Cumhurbaşkanı Recep Tayyip Erdoğan, yeni dönemde siyaset, ekonomi ve güvenlik boyutundaki başarıları, medeniyetin ihyası için olmazsa olmaz olarak gördükleri eğitimle, kültürle, sanatla ve mimariyle tahkim etmeleri gerektiğini, bu noktada da hocalara çok büyük iş düştüğünü belirtti.

- "Medeniyetimize tüm unsurlarıyla sahip çıkacağız"

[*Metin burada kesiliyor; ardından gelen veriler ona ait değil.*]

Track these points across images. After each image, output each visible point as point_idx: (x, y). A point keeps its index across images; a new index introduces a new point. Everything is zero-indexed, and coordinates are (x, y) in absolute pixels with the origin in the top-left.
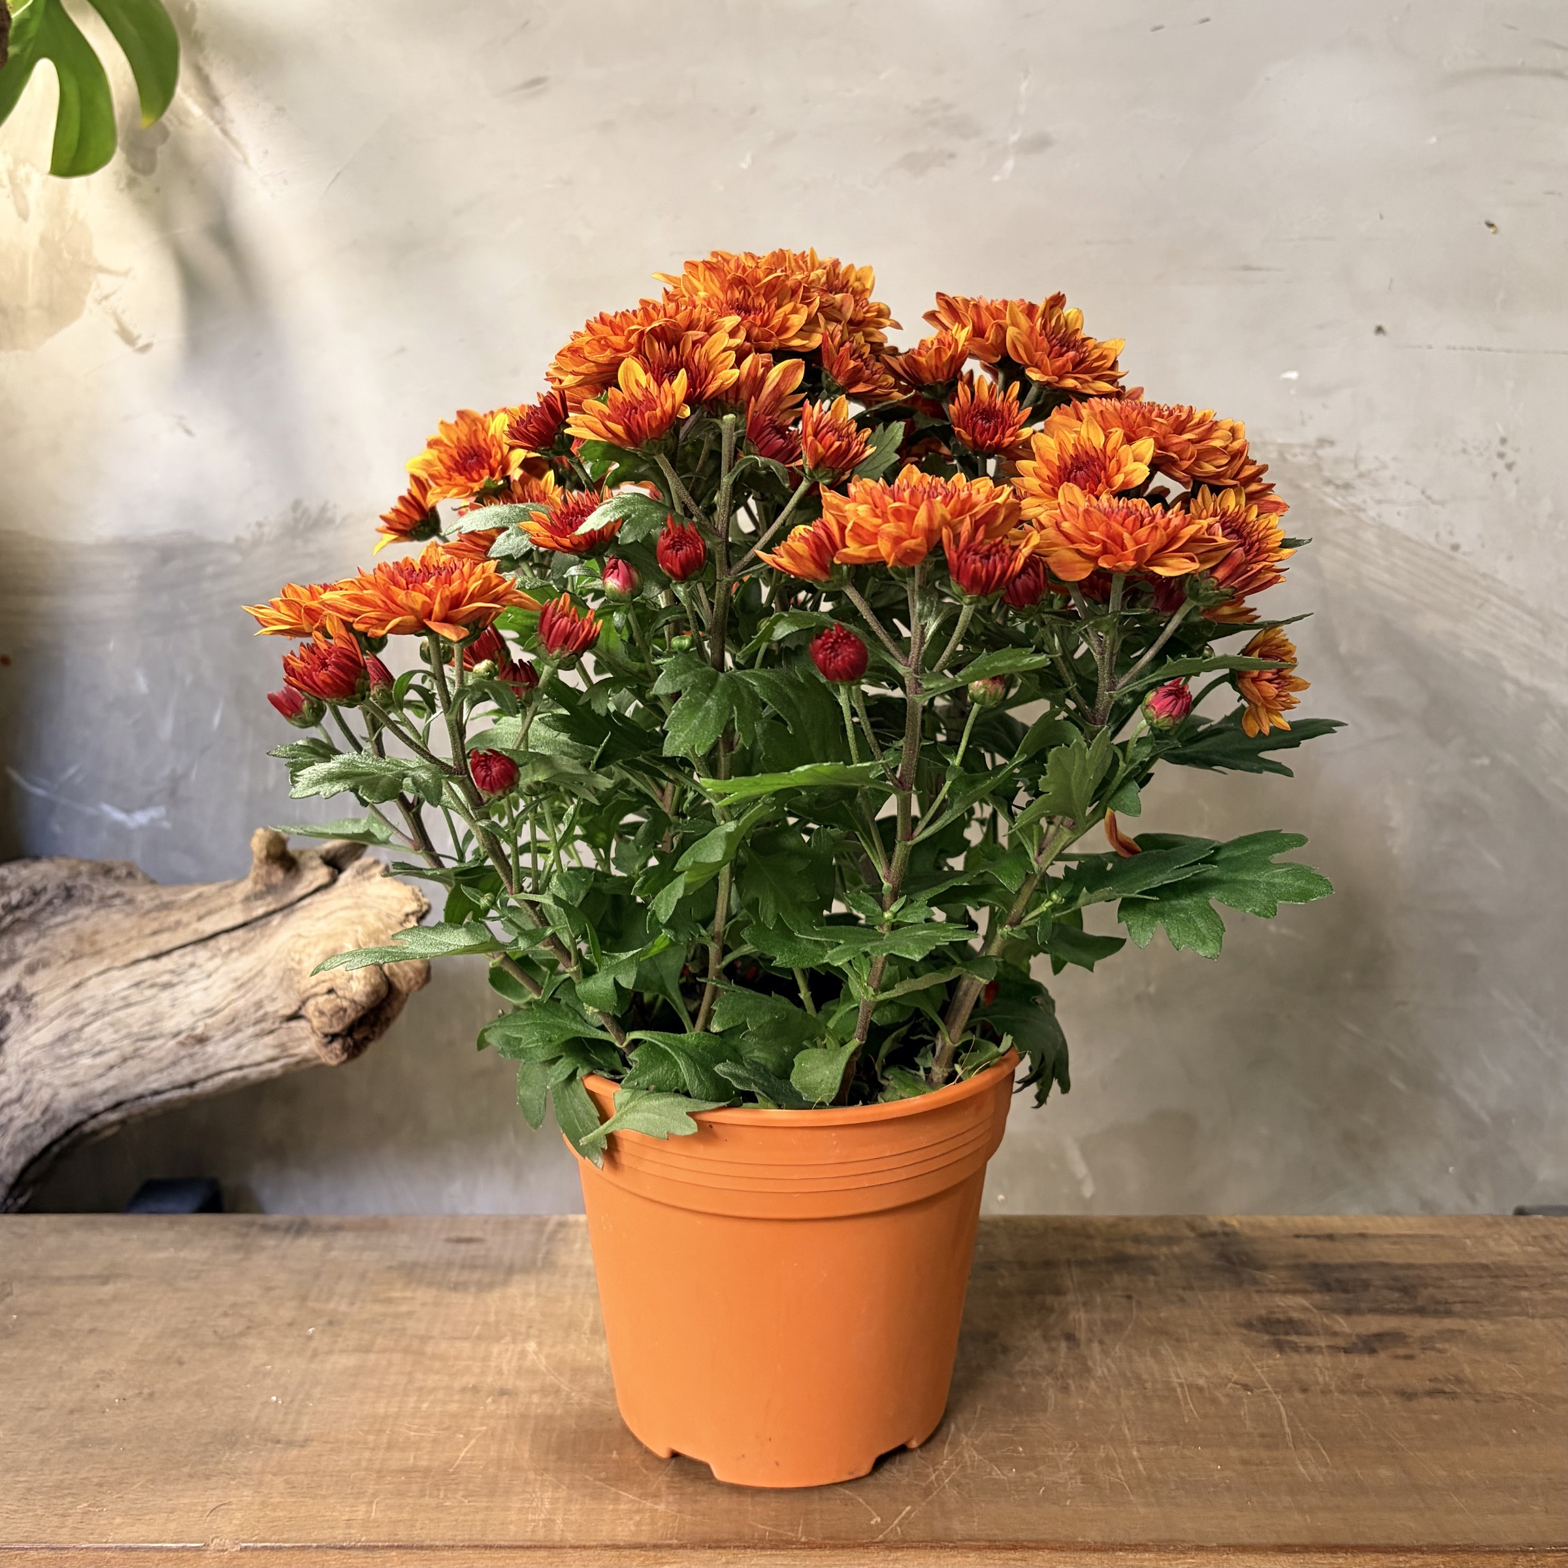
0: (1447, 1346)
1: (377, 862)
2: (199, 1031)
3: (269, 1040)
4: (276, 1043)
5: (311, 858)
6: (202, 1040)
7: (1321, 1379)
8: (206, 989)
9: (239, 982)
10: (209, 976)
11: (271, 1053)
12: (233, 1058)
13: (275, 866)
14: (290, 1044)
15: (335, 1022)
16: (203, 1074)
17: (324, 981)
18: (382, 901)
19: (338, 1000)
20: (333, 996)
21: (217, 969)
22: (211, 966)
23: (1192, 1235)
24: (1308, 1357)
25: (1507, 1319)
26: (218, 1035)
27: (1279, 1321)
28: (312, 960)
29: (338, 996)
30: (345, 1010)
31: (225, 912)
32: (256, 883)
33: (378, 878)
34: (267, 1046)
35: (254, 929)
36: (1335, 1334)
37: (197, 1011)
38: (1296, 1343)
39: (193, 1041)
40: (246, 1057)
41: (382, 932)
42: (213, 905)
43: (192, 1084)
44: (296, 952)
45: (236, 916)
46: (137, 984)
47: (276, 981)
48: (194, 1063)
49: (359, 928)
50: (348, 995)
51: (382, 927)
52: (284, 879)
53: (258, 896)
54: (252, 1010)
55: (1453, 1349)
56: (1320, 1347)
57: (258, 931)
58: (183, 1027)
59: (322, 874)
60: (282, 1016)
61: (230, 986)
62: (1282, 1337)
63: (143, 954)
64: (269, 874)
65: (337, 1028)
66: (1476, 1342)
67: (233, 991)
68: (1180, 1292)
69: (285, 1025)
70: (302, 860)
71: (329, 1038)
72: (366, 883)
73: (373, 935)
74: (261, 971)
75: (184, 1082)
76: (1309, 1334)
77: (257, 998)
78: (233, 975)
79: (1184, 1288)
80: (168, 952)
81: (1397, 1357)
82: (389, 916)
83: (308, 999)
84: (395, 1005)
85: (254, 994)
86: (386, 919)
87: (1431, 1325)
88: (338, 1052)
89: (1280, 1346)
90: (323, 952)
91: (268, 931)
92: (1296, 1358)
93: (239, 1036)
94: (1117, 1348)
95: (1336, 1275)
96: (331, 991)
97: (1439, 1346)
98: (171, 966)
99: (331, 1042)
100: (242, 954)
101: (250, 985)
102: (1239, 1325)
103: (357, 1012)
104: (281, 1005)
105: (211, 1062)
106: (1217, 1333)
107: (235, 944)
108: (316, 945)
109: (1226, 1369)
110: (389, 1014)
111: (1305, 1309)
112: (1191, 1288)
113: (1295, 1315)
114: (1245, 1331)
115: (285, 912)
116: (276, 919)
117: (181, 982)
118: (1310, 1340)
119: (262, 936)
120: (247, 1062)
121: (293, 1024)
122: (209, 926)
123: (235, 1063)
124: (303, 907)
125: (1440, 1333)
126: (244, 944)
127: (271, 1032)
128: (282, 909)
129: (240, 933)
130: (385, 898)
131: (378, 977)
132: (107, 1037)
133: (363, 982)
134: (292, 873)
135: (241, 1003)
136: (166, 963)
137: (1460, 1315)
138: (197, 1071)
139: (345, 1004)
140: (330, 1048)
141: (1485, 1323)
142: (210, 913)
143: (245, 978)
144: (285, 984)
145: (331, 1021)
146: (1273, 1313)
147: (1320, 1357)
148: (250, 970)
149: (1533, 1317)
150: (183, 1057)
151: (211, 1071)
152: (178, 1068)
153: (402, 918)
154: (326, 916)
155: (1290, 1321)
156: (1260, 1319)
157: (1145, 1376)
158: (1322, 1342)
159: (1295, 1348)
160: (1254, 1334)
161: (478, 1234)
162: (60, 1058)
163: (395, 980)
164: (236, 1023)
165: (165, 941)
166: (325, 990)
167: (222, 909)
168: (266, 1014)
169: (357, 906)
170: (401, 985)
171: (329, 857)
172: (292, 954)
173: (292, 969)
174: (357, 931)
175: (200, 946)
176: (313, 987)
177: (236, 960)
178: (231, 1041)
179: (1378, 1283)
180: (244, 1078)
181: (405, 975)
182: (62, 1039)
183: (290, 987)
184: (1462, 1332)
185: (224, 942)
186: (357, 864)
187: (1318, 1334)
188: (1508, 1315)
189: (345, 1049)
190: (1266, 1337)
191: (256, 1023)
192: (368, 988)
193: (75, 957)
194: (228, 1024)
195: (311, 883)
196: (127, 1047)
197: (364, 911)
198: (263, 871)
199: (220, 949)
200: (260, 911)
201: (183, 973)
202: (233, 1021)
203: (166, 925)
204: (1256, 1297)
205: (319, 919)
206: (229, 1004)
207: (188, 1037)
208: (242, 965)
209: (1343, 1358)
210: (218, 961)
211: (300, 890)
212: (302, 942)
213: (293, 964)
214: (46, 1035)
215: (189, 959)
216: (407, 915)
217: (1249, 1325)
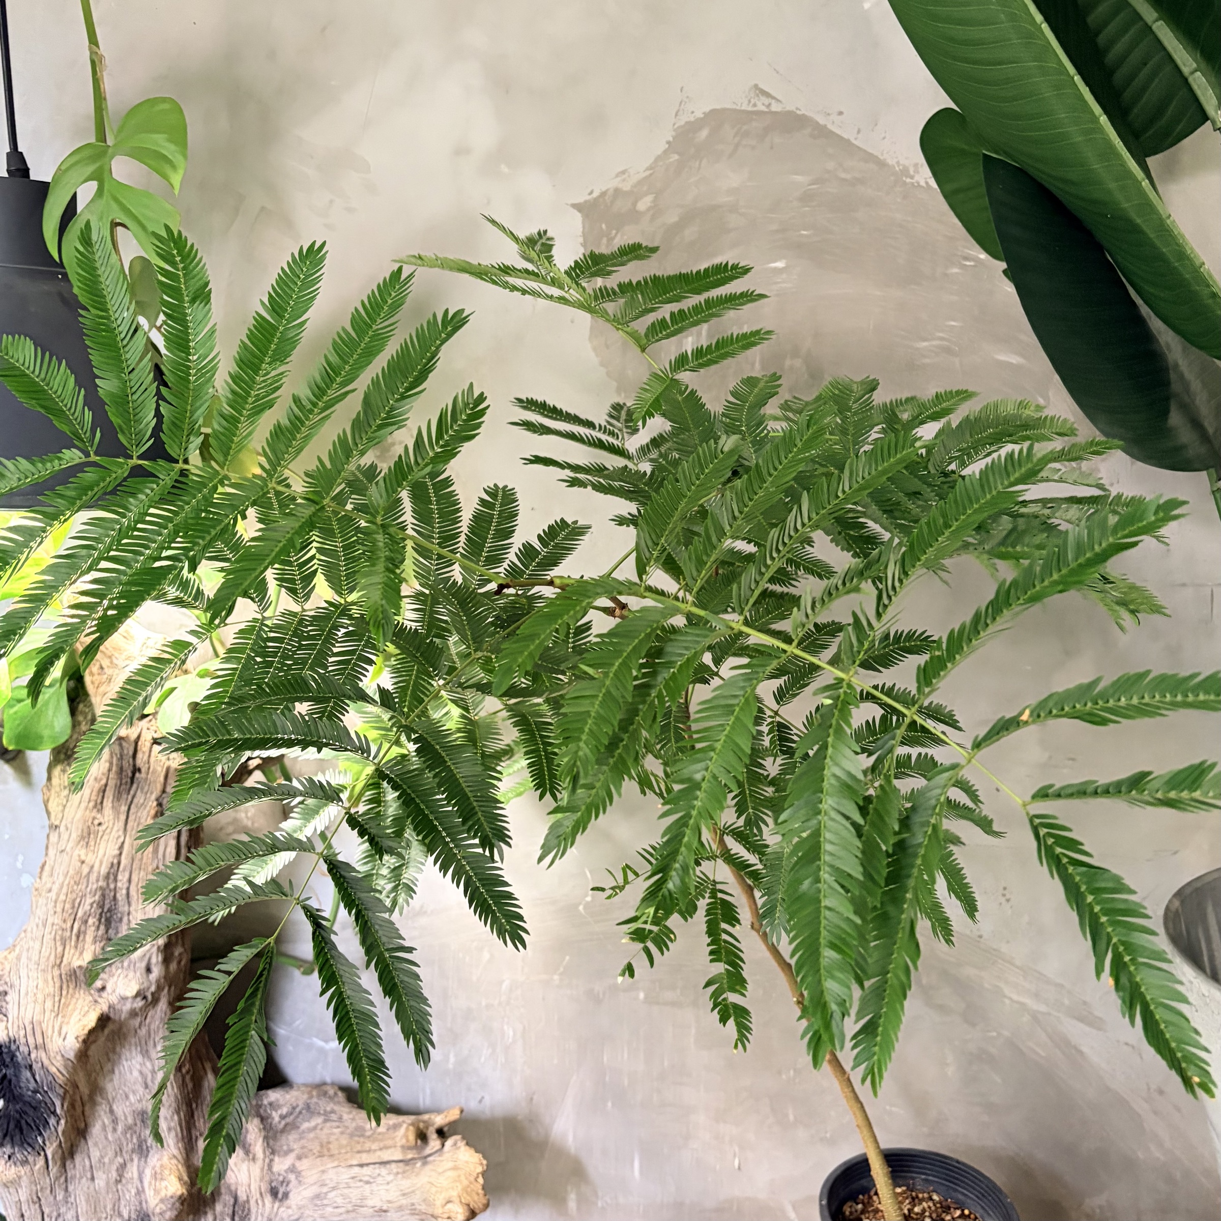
2: (384, 1208)
5: (431, 1131)
6: (385, 1211)
8: (387, 1189)
9: (403, 1192)
10: (389, 1184)
17: (446, 1213)
18: (466, 1164)
21: (391, 1182)
22: (388, 1178)
26: (393, 1210)
28: (440, 1201)
31: (393, 1149)
32: (407, 1141)
33: (464, 1147)
35: (408, 1166)
37: (383, 1198)
41: (468, 1185)
44: (431, 1194)
45: (399, 1155)
46: (353, 1178)
47: (422, 1199)
49: (458, 1185)
51: (468, 1183)
52: (422, 1144)
53: (409, 1149)
54: (409, 1205)
57: (410, 1168)
58: (376, 1204)
59: (437, 1141)
60: (424, 1212)
61: (399, 1192)
63: (355, 1162)
67: (400, 1195)
70: (428, 1134)
72: (458, 1152)
74: (413, 1192)
78: (400, 1188)
80: (367, 1165)
82: (470, 1175)
83: (438, 1216)
85: (411, 1200)
86: (469, 1177)
90: (444, 1199)
91: (415, 1171)
93: (403, 1213)
96: (449, 1218)
98: (369, 1173)
100: (404, 1177)
104: (423, 1208)
108: (441, 1193)
115: (423, 1161)
116: (418, 1165)
117: (374, 1183)
119: (412, 1172)
122: (386, 1156)
126: (404, 1172)
128: (421, 1159)
129: (402, 1165)
130: (467, 1161)
132: (340, 1201)
133: (462, 1215)
134: (425, 1141)
135: (404, 1202)
136: (366, 1170)
142: (385, 1147)
143: (406, 1191)
144: (426, 1203)
148: (408, 1187)
153: (476, 1177)
162: (316, 1205)
163: (475, 1210)
164: (402, 1208)
165: (365, 1158)
166: (447, 1217)
168: (416, 1208)
169: (455, 1168)
174: (458, 1187)
175: (381, 1166)
177: (401, 1180)
178: (399, 1213)
181: (480, 1207)
182: (317, 1196)
183: (429, 1206)
185: (394, 1168)
186: (452, 1139)
191: (411, 1210)
192: (465, 1217)
193: (321, 1156)
194: (397, 1208)
195: (433, 1147)
196: (350, 1207)
197: (459, 1172)
199: (392, 1171)
200: (410, 1157)
201: (375, 1178)
202: (400, 1207)
203: (364, 1148)
205: (441, 1174)
206: (399, 1201)
207: (379, 1209)
208: (405, 1184)
210: (392, 1177)
211: (428, 1151)
214: (309, 1192)
215: (377, 1171)
216: (478, 1175)
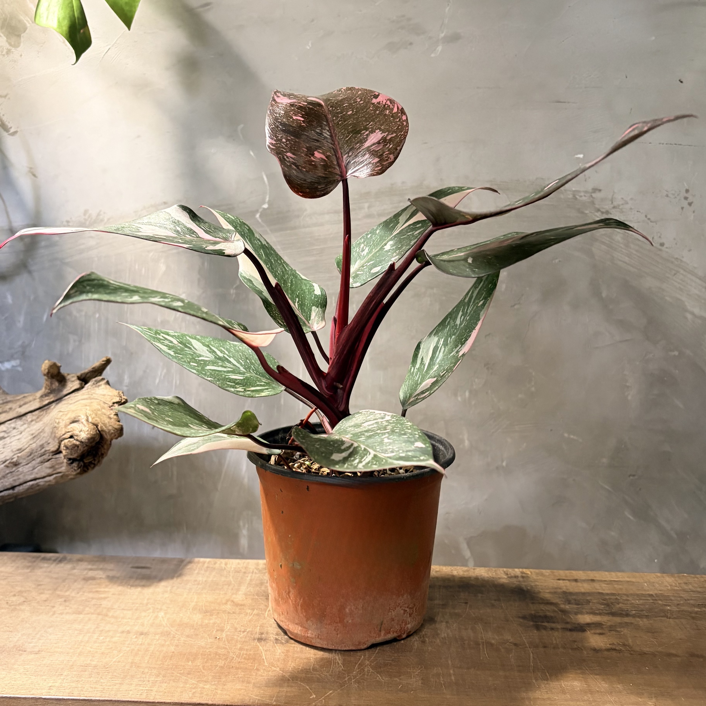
0: (622, 629)
1: (103, 379)
2: (15, 460)
3: (47, 464)
4: (51, 466)
5: (73, 377)
6: (16, 464)
7: (554, 642)
8: (19, 439)
9: (34, 436)
10: (21, 433)
11: (49, 471)
12: (32, 474)
13: (54, 380)
14: (57, 467)
15: (73, 452)
16: (17, 483)
17: (68, 432)
18: (103, 397)
19: (75, 441)
20: (71, 440)
21: (25, 429)
22: (22, 428)
23: (506, 577)
24: (550, 632)
25: (655, 619)
26: (24, 462)
27: (540, 616)
28: (64, 422)
29: (75, 439)
30: (78, 447)
31: (31, 403)
32: (46, 388)
33: (103, 386)
34: (47, 468)
35: (43, 410)
36: (567, 623)
37: (14, 450)
38: (546, 626)
39: (12, 465)
40: (37, 473)
41: (99, 410)
42: (27, 400)
43: (13, 488)
44: (57, 419)
45: (36, 405)
47: (50, 434)
48: (13, 477)
49: (88, 408)
50: (78, 439)
51: (100, 408)
52: (58, 386)
53: (46, 395)
54: (39, 449)
55: (625, 631)
56: (558, 629)
57: (45, 411)
58: (8, 458)
59: (76, 384)
60: (53, 452)
61: (30, 437)
62: (540, 623)
64: (51, 384)
65: (74, 456)
66: (637, 628)
67: (31, 440)
68: (493, 602)
69: (54, 457)
70: (68, 377)
71: (71, 461)
72: (97, 389)
73: (95, 412)
74: (43, 429)
75: (9, 487)
76: (554, 622)
77: (41, 443)
78: (31, 432)
79: (495, 600)
80: (4, 423)
81: (595, 634)
82: (105, 403)
83: (62, 441)
84: (105, 447)
85: (40, 441)
86: (102, 404)
87: (618, 620)
88: (76, 468)
89: (538, 628)
90: (69, 419)
91: (49, 411)
92: (544, 632)
93: (34, 462)
94: (455, 625)
95: (574, 597)
96: (71, 437)
97: (619, 629)
98: (5, 429)
99: (72, 463)
100: (36, 422)
101: (39, 437)
102: (519, 617)
103: (84, 447)
104: (52, 446)
105: (21, 476)
106: (507, 621)
107: (34, 418)
108: (66, 415)
109: (508, 637)
110: (103, 452)
111: (554, 611)
112: (499, 600)
113: (548, 614)
114: (521, 620)
115: (58, 402)
116: (54, 404)
117: (8, 436)
118: (553, 625)
119: (46, 414)
120: (38, 476)
121: (57, 456)
122: (23, 410)
123: (32, 477)
124: (65, 399)
125: (620, 623)
126: (38, 418)
127: (49, 460)
128: (56, 400)
129: (37, 412)
130: (104, 395)
131: (94, 431)
133: (86, 433)
134: (63, 383)
135: (34, 446)
136: (2, 428)
137: (634, 616)
138: (15, 480)
139: (78, 443)
140: (71, 467)
141: (645, 620)
142: (25, 404)
143: (37, 433)
144: (53, 435)
145: (71, 452)
146: (538, 613)
147: (557, 633)
148: (39, 429)
149: (670, 618)
150: (8, 474)
151: (21, 481)
152: (6, 479)
153: (111, 404)
154: (75, 403)
155: (546, 617)
156: (531, 615)
157: (465, 638)
158: (559, 626)
159: (545, 628)
160: (526, 621)
161: (148, 565)
163: (104, 434)
164: (32, 456)
165: (3, 417)
166: (69, 436)
167: (30, 402)
168: (46, 451)
169: (90, 398)
170: (108, 437)
171: (82, 377)
172: (56, 420)
173: (55, 427)
174: (87, 409)
175: (18, 420)
176: (64, 435)
177: (34, 425)
178: (30, 465)
179: (595, 601)
180: (38, 485)
181: (110, 431)
183: (55, 437)
184: (632, 623)
185: (29, 417)
186: (94, 379)
187: (558, 623)
188: (656, 617)
189: (79, 467)
190: (532, 623)
191: (41, 456)
192: (89, 436)
194: (28, 457)
195: (71, 388)
197: (92, 401)
198: (48, 383)
199: (27, 421)
200: (46, 402)
201: (9, 432)
202: (30, 455)
203: (5, 410)
204: (531, 606)
205: (71, 404)
206: (29, 446)
207: (10, 463)
208: (36, 427)
209: (569, 633)
210: (26, 426)
211: (65, 392)
212: (61, 413)
213: (56, 425)
215: (13, 425)
216: (114, 403)
217: (524, 618)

Gençlerin bu alanlarda rol üstlenmelerinin, geleceğin teminatı olmaları bakımından da çok önemli olduğunu dile getiren Erdoğan, şunları aktardı:

"Şayet bunu başaramazsak, şeklen de ruhen de arzu ettiğimiz özgürlüğe kavuşamayız. Merhum Arif Nihat Asya'nın veciz şekilde ifade ettiği gibi; 'Neler duydu şu dünyada mevlidine hayran kulaklarımız/ Ne adlar ezberledi, ey nebi, adına alışkın dudaklarımız/ Artık yolunu bilmiyor, artık yolunu unuttu ayaklarımız/ Kabene siyahlar yakışmamıştı ya Muhammed bugünkü kadar' Evet kulaklarımıza, dudaklarımıza, ayaklarımıza bu şekilde sitem etmek istemiyorsak, tüm unsurlarıyla medeniyetimize sahip çıkacağız. Önümüzdeki dönemde medeniyetimizin ihyası için yürütülen çalışmaları, en az güvenlikteki, diplomatik alandaki başarılar kadar önemli görüyoruz."

- Erdoğan, sergiyi gezdi

"Mukaddes Emanetler Işığında" başlıklı sempozyum ve sergiye, İstanbul Valisi Vasip Şahin, İl Emniyet Müdürü Mustafa Çalışkan, AK Parti İstanbul İl Başkanı Selim Temurci, eski Aile ve Sosyal Politikalar Bakanı Sema Ramazanoğlu da katıldı.

Cumhurbaşkanı Erdoğan'a konuşmasının ardından İnsan ve Medeniyet Hareketi Yüksek İstişare Kurulu Başkanı Mehmet Güney tablo takdim etti.

Cumhurbaşkanı Erdoğan, hattat Hasan Çelebi ve Prof. Dr. Raşit Küçük'e sempozyuma katkılarından dolayı teşekkür plaketi verdi.

Erdoğan daha sonra da hat sanatçılarının eserlerinden oluşan sergiyi gezdi.